- [EXERCISE INPUTS]
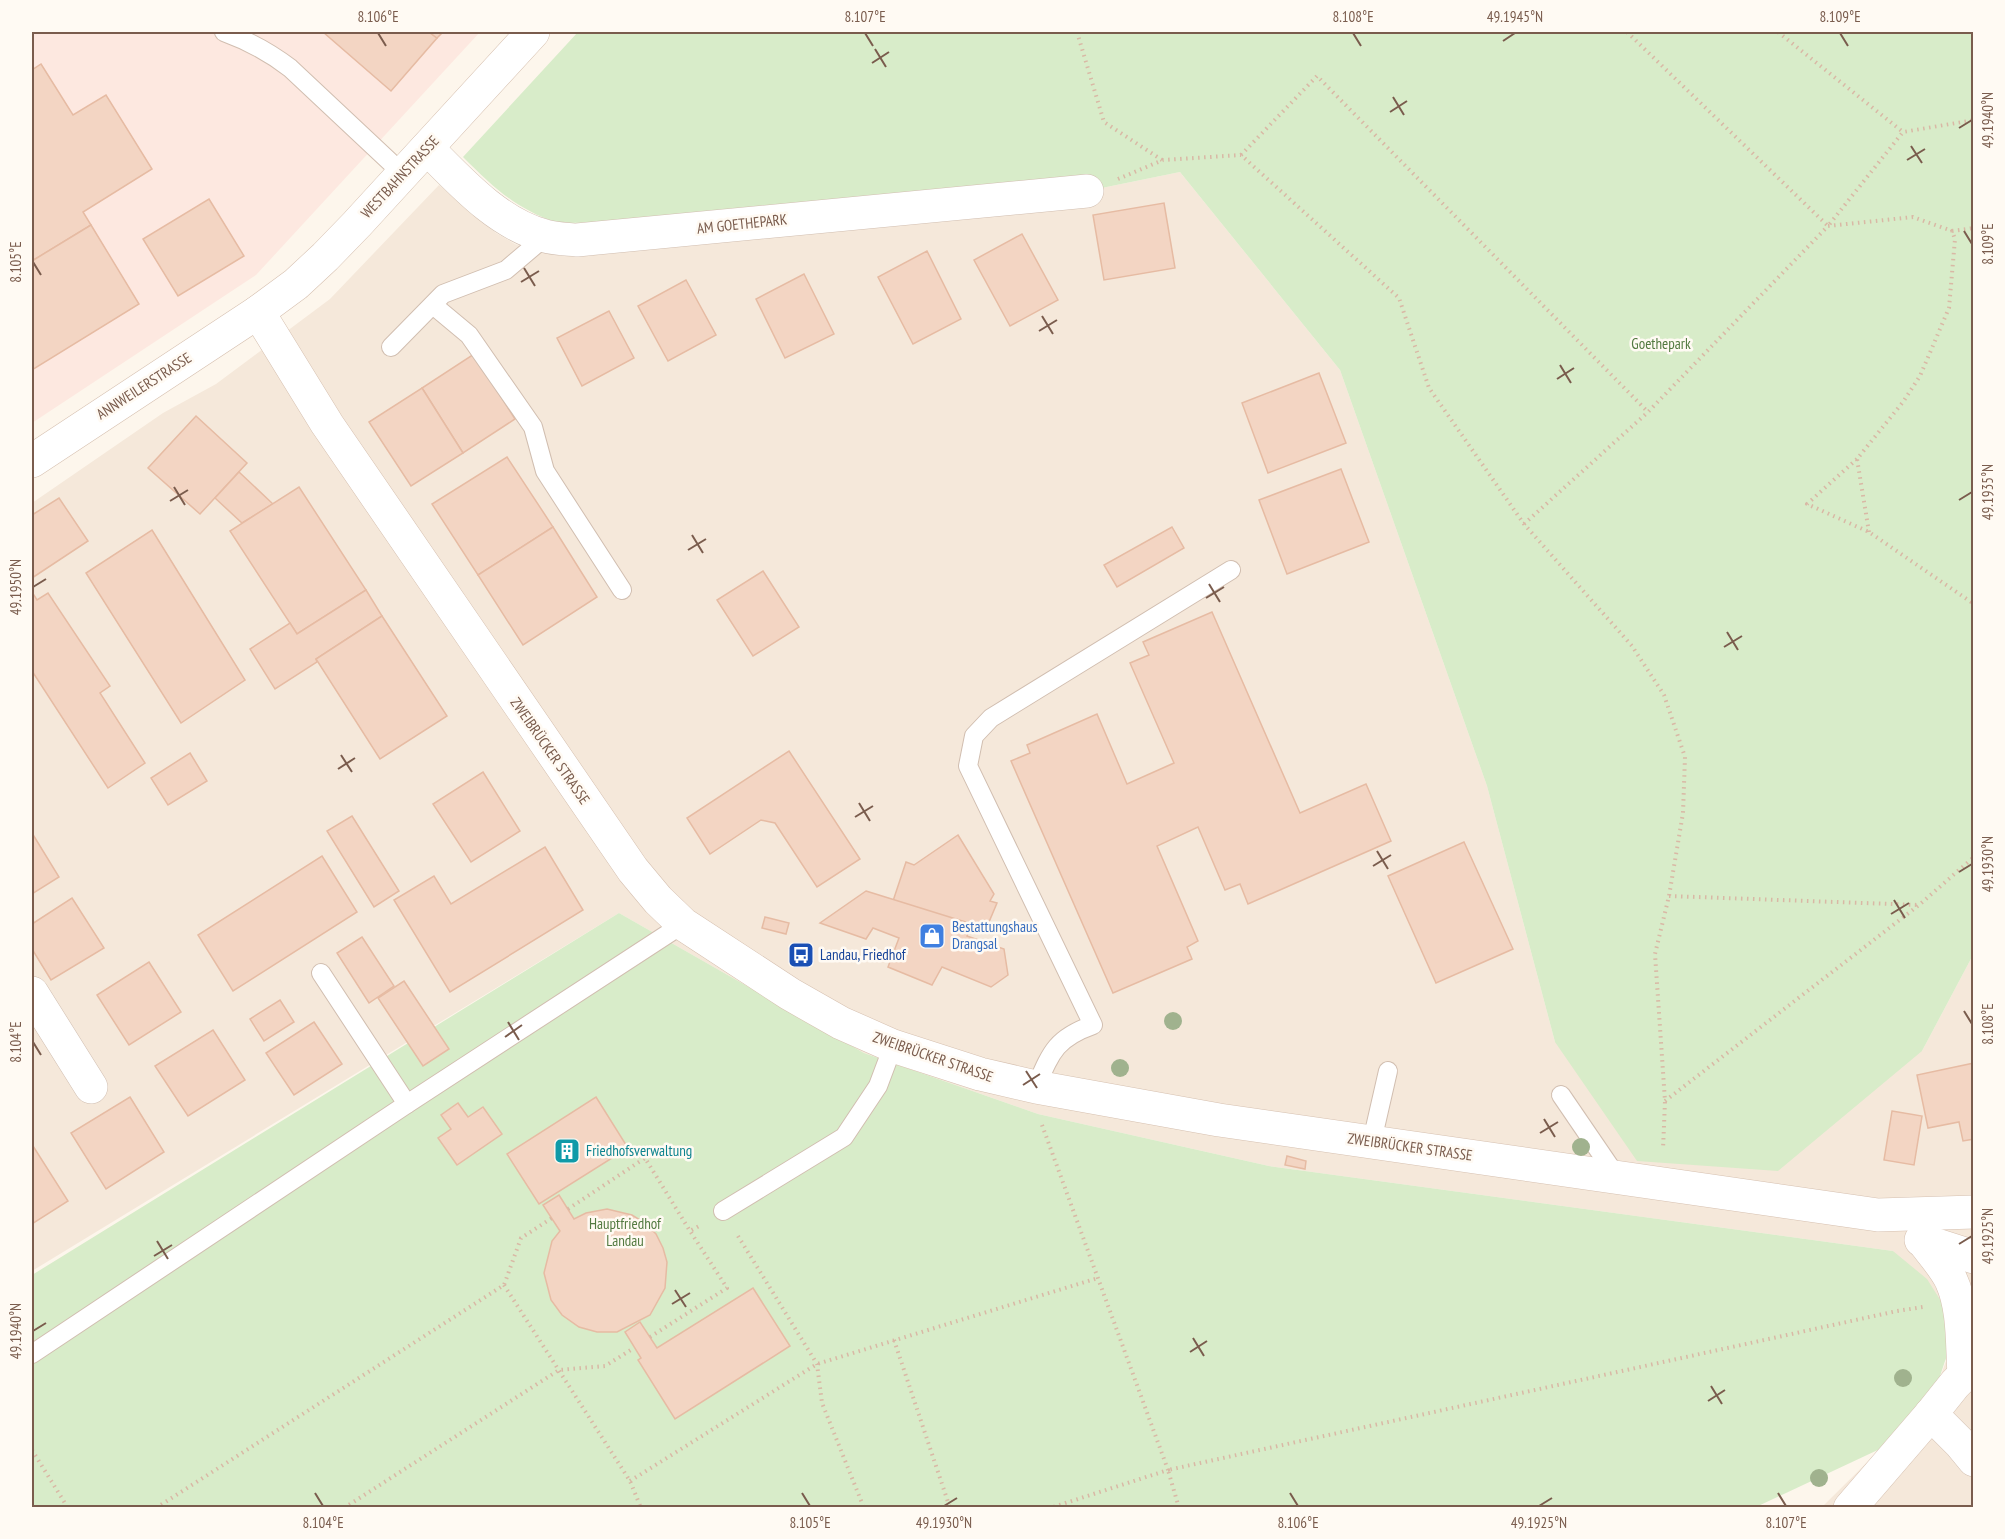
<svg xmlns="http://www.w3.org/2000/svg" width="2005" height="1539" font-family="'PT Sans Narrow',sans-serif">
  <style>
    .residential { fill: #f5e8da }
    .commercial { fill: #fde8e0 }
    .green { fill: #d8ecc9 }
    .building { fill: #f3d5c3; stroke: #e6bba3; stroke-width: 1.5 }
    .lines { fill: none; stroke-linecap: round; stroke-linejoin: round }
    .lane-casing { stroke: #d1beb0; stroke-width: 20 }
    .street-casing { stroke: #d1beb0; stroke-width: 34 }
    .secondary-casing { stroke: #d6c0b0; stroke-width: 34 }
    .path { stroke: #d9b8a5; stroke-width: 4; stroke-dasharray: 1.5 4.5; stroke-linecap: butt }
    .lane { stroke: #fff; stroke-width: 18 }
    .street { stroke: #fff; stroke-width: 33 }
    .secondary { stroke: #fff; stroke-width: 33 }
    .tree { fill: #a0b28e }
    .ticks { fill: none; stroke: #7a5c4d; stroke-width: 2 }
    .labels { text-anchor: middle; stroke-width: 5; stroke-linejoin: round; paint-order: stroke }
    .street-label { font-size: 15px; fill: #7a5c4d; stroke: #fffaf3 }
    .park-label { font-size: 15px; fill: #537a41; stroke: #fffaf3 }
    .shop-label { font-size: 15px; fill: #366cbe; stroke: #fffaf3; text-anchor: start }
    .transit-label { font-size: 15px; fill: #164399; stroke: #fffaf3; text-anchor: start }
    .culture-label { font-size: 15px; fill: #0d838f; stroke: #fffaf3; text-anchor: start }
    .neatline { fill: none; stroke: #7a5c4d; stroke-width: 2 }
    .ticks-label { font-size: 15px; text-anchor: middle; fill: #7a5c4d }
  </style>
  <rect width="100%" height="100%" fill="#fdf6ec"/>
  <polygon class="residential" points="1180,172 1340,370 1487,786 1555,1042 1922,1051 1973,955 1973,1507 1822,1507 1933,1397 1946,1361 1893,1251 1269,1166 1038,1114 864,1053 619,913 32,1271 32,503 163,413 216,384 330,299 439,185 496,233 515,244 539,253 765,221 1087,191"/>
  <polygon class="commercial" points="32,32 480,32 256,275 32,423"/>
  <g class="green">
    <path d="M 578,32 L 1973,32 L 1973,955 L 1922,1051 L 1778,1171 L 1637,1161 L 1555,1042 L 1487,786 L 1340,370 L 1180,172 L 1087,191 L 765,221 L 557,223 C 515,208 494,188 463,157 Z"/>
    <polygon points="619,913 864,1053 1038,1114 1269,1166 1893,1251 1927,1279 1946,1309 1953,1337 1933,1397 1882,1448 1756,1507 32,1508 32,1275"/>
  </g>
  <g class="building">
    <polygon points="323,32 429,32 437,38 391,91"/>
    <polygon points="429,32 443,32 437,38"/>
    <polygon points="41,64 73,115 106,95 152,169 83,212 91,225 32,261 32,70"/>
    <polygon points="209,199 244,256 178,296 143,239"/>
    <polygon points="1164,203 1175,268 1104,280 1093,215"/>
    <polygon points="91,225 139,304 32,370 32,261"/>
    <polygon points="1022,234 1058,300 1010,326 974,260"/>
    <polygon points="927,251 961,319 913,344 878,277"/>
    <polygon points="804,274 834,334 785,358 756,299"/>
    <polygon points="686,280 716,335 668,361 638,306"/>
    <polygon points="609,311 634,358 582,386 557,338"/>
    <polygon points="474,354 515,419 463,453 422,388"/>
    <polygon points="1319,373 1346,443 1268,473 1242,403"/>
    <polygon points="422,388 463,453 411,486 369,422"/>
    <polygon points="196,416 247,463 200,514 148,468"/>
    <polygon points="507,457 553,527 478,575 432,504"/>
    <polygon points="1341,469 1369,542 1287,574 1259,500"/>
    <polygon points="239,472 273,504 242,523 215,498"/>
    <polygon points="299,487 366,590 297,634 230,531"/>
    <polygon points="59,498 88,541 32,578 32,515"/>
    <polygon points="553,527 597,597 523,645 478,575"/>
    <polygon points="1172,527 1184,548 1117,587 1104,565"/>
    <polygon points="152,530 245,680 181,723 86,573"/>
    <polygon points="763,571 799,627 753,656 717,600"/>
    <polygon points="366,590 382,616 316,659 317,662 275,689 250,649 290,623 297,634"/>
    <polygon points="32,592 37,600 48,593 110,686 100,693 145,763 108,788 32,671"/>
    <polygon points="1212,612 1300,813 1366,784 1391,841 1248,904 1240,884 1225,890 1198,827 1157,846 1198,941 1187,947 1192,959 1113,993 1011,761 1030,753 1027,745 1097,714 1127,784 1174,763 1130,663 1149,655 1143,642"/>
    <polygon points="382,616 447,716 380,759 316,659"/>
    <polygon points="789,751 860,859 817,887 775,823 761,820 710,854 687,818"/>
    <polygon points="190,753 207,781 168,805 151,778"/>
    <polygon points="483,772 520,831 471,862 433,804"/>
    <polygon points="352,816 399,891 374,907 327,831"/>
    <polygon points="32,833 59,877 32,894"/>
    <polygon points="958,835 994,894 990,901 997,903 986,929 893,901 906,862 914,865"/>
    <polygon points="1464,842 1513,949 1436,983 1388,876"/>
    <polygon points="545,847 583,910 450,992 394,900 434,876 451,904"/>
    <polygon points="322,856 357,912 233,991 198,935"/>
    <polygon points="866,891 972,924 967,936 1004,949 1008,975 991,987 942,967 932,985 888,967 899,938 873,928 866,939 820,923"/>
    <polygon points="72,898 104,948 51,980 32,949 32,924"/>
    <polygon points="765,917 789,923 786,934 762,928"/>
    <polygon points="362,937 394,986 369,1003 337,953"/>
    <polygon points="149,962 181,1012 129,1045 97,995"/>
    <polygon points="404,981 449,1049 423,1066 378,998"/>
    <polygon points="280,1000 294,1022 264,1041 250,1019"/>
    <polygon points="314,1022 342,1064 294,1095 266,1053"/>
    <polygon points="213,1030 245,1080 188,1116 155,1066"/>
    <polygon points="1974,1063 1974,1139 1963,1141 1959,1122 1928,1128 1917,1075"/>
    <polygon points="130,1097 164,1152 106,1189 71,1133"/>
    <polygon points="596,1097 628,1148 539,1204 507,1154"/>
    <polygon points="458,1103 468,1117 483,1107 502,1134 457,1165 438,1138 451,1129 441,1115"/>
    <polygon points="1892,1111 1922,1116 1914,1165 1884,1160"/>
    <polygon points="33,1146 68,1201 32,1224 32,1147"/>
    <polygon points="1287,1156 1306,1161 1305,1169 1285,1165"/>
    <polygon points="559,1195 574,1219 586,1213 607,1209 632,1215 645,1223 656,1234 663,1248 667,1262 665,1288 650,1315 617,1332 597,1332 579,1327 562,1315 551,1300 544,1273 552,1241 560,1231 543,1205"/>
    <polygon points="753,1288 790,1346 675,1419 638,1360 641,1358 625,1332 640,1322 657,1348"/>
  </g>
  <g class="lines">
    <g class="lane-casing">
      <g id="lane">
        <path d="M 224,32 C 249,41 269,52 290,68 L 403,174"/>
        <polyline points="433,305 469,335 533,427 545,471 622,590"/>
        <polyline points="391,347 443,294 506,270 546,236"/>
        <polyline points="321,973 407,1104"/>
        <path d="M 1036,1087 C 1051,1052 1056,1038 1093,1025 L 968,766 L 974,736 L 991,718 L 1231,570"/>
        <polyline points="1561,1095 1617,1177"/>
        <polyline points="1372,1141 1388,1071"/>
        <polyline points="723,1211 844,1137 878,1086 893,1046"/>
        <polyline points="32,1354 407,1104 683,924"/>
      </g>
    </g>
    <g class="street-casing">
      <g id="street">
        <path d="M 427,148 C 460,181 498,224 545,236 C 555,239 567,239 577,240 L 1087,191"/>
        <polyline points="32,993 91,1087"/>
        <polyline points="1931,1414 1960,1443 1974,1460"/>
      </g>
    </g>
    <g class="secondary-casing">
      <g id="secondary">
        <polyline points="258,312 327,424 633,870 658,900 683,924 790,994 841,1023 893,1046 980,1074 1036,1087 1219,1120 1878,1215 1974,1212"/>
        <polyline points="32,461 258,312 296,284 325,257 357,224 533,32"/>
        <polyline points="1921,1240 1974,1257"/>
        <path d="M 1923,1241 C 1933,1254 1944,1266 1951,1280 C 1964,1308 1962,1344 1964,1375"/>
        <polyline points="1850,1508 1931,1414 1955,1384 1974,1365"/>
      </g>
    </g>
    <g class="path">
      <polyline points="1077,32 1104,122 1162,160"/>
      <polyline points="1627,32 1828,226 1903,132 1974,120"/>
      <polyline points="1778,32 1903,132"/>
      <polyline points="1241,155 1317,76 1648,412"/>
      <polyline points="1118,179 1163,160 1241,155 1399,298 1429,388 1524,524 1632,646 1664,695 1685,757 1683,813 1669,896 1655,954 1665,1101 1663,1149"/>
      <polyline points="1857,459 1807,504 1869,532 1974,604"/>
      <polyline points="1524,524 1648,412 1828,226 1913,217 1952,231"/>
      <polyline points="1869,532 1857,459 1903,402 1920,376 1949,308 1955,239 1952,231 1974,228"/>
      <polyline points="1669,896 1919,905"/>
      <polyline points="1665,1101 1919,905 1974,857"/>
      <polyline points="1042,1125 1168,1470 1050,1508"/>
      <polyline points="568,1209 645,1158 690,1231 701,1225"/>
      <polyline points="738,1236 817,1364 822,1403 864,1508"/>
      <polyline points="504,1285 630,1481 641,1508"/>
      <polyline points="650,1337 727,1288 690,1231"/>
      <polyline points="894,1340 950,1508"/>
      <polyline points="32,1450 68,1508"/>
      <polyline points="630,1481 817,1364 1098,1278"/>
      <polyline points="156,1508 504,1285 521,1238 552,1218"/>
      <polyline points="344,1508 559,1370 605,1366 634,1348"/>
      <polyline points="1179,1508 1168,1470 1897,1311 1923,1307"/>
    </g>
    <use href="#lane" class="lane"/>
    <use href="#street" class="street"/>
    <use href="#secondary" class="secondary"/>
  </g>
  <g class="tree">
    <circle cx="1173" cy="1021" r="9"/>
    <circle cx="1120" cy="1068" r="9"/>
    <circle cx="1581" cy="1147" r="9"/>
    <circle cx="1903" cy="1378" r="9"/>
    <circle cx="1819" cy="1478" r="9"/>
  </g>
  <path class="ticks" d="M 378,33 L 386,46M 865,33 L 873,46M 1353,33 L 1361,46M 1840,33 L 1848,46M 1503,41 L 1515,33M 875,49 L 886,67M 872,63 L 889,52M 1393,97 L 1404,115M 1390,112 L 1407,101M 1959,128 L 1972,120M 1911,146 L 1922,163M 1907,160 L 1925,149M 1964,231 L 1972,244M 33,262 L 41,275M 524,268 L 535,286M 521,282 L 539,271M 1042,316 L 1053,334M 1039,331 L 1057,320M 1560,365 L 1571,383M 1557,379 L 1574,368M 174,487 L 185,505M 1959,500 L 1972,492M 170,501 L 188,490M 692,535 L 703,553M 688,550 L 706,539M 1209,584 L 1220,602M 33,587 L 46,579M 1206,598 L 1224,587M 1727,632 L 1738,650M 1724,647 L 1742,636M 341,755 L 352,772M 338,769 L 355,758M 859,803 L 870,821M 855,817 L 873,806M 1377,851 L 1388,869M 1373,866 L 1391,855M 1959,872 L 1972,864M 1894,900 L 1905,918M 1891,914 L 1909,903M 1964,1011 L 1972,1024M 508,1022 L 519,1040M 505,1037 L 522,1025M 33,1042 L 41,1055M 1026,1071 L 1037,1088M 1023,1085 L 1040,1074M 1544,1119 L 1555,1137M 1540,1133 L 1558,1122M 157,1241 L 168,1259M 1959,1244 L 1972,1236M 154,1256 L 172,1245M 675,1290 L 686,1307M 672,1304 L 690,1293M 33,1331 L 46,1323M 1193,1338 L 1204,1356M 1190,1352 L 1207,1341M 1711,1386 L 1722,1404M 1708,1401 L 1725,1390M 315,1493 L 323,1506M 802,1493 L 810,1506M 1290,1493 L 1298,1506M 1778,1493 L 1786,1506M 944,1506 L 957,1498M 1539,1506 L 1552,1498"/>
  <defs>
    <g id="shop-square" transform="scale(1.35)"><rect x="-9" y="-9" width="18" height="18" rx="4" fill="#3f7fe0" stroke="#fffaf3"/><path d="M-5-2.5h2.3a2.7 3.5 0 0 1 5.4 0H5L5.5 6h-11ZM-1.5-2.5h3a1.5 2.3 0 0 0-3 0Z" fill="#fff"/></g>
    <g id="bus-square" transform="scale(1.35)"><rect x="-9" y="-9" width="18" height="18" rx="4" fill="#1a4fb4" stroke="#fffaf3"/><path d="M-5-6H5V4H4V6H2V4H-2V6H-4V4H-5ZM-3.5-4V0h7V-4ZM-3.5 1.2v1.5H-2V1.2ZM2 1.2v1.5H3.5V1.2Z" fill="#fff"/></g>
    <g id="building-square" transform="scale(1.35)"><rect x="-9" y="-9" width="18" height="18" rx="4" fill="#0f9aa8" stroke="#fffaf3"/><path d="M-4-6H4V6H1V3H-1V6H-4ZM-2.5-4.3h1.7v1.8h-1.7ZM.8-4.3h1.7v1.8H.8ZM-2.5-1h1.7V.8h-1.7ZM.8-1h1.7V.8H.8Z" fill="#fff"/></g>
  </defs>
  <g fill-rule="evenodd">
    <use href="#shop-square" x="932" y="936"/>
    <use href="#bus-square" x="801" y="955"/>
    <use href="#building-square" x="567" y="1151"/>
  </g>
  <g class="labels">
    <g class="street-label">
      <text transform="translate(400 177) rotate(-47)" y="5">WESTBAHNSTRASSE</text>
      <text transform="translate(742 224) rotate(-6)" y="5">AM GOETHEPARK</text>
      <text transform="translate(144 386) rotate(-33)" y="5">ANNWEILERSTRASSE</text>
      <text transform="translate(550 751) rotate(55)" y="5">ZWEIBRÜCKER STRASSE</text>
      <text transform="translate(933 1057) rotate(19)" y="5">ZWEIBRÜCKER STRASSE</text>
      <text transform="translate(1410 1147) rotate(8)" y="5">ZWEIBRÜCKER STRASSE</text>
    </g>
    <g class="park-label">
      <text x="1661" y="349">Goethepark</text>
      <text x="625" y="1229">Hauptfriedhof<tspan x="625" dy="17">Landau</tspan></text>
    </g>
    <g class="shop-label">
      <text x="952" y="932">Bestattungshaus<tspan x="952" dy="17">Drangsal</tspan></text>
    </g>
    <g class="transit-label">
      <text x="820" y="960">Landau, Friedhof</text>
    </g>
    <g class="culture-label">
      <text x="586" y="1156">Friedhofsverwaltung</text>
    </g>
  </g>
  <rect width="2005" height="1539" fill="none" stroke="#fffaf3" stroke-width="66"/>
  <rect x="33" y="33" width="1939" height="1473" class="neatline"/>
  <g class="ticks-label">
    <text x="378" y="22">8.106°E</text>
    <text x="865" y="22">8.107°E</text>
    <text x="1353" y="22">8.108°E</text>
    <text x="1515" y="22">49.1945°N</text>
    <text x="1840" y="22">8.109°E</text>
    <text transform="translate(1988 120) rotate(-90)" y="5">49.1940°N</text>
    <text transform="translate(1988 244) rotate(-90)" y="5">8.109°E</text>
    <text transform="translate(16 262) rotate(-90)" y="5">8.105°E</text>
    <text transform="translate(1988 492) rotate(-90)" y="5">49.1935°N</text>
    <text transform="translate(16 587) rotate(-90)" y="5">49.1950°N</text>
    <text transform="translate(1988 864) rotate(-90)" y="5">49.1930°N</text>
    <text transform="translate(1988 1024) rotate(-90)" y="5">8.108°E</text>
    <text transform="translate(16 1042) rotate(-90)" y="5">8.104°E</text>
    <text transform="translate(1988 1236) rotate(-90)" y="5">49.1925°N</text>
    <text transform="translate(16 1331) rotate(-90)" y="5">49.1940°N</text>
    <text x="323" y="1528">8.104°E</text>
    <text x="810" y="1528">8.105°E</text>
    <text x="944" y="1528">49.1930°N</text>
    <text x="1298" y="1528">8.106°E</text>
    <text x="1539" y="1528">49.1925°N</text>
    <text x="1786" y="1528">8.107°E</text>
  </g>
</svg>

- [YOUR TASK]
A single number is the answer here: the count of lines in the listing that hold the string "linecap".

- [SOLUTION TO THE EXERCISE]
2